* **Instructions to follow**
Rewrite the records below with every instance of "Danimarkan" replaced by "Suedian", leaving everything else unchanged.

(Records taken from a dataset)

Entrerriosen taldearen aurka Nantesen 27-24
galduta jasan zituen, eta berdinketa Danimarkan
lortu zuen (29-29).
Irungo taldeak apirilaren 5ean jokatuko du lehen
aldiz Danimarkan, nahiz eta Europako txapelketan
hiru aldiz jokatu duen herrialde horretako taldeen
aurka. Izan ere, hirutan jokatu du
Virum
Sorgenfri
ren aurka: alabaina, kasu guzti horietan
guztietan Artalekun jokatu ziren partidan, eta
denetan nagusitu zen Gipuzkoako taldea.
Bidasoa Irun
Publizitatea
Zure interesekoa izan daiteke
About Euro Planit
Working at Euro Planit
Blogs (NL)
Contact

* **Solution to this exercise**
Entrerriosen taldearen aurka Nantesen 27-24
galduta jasan zituen, eta berdinketa Suedian
lortu zuen (29-29).
Irungo taldeak apirilaren 5ean jokatuko du lehen
aldiz Suedian, nahiz eta Europako txapelketan
hiru aldiz jokatu duen herrialde horretako taldeen
aurka. Izan ere, hirutan jokatu du
Virum
Sorgenfri
ren aurka: alabaina, kasu guzti horietan
guztietan Artalekun jokatu ziren partidan, eta
denetan nagusitu zen Gipuzkoako taldea.
Bidasoa Irun
Publizitatea
Zure interesekoa izan daiteke
About Euro Planit
Working at Euro Planit
Blogs (NL)
Contact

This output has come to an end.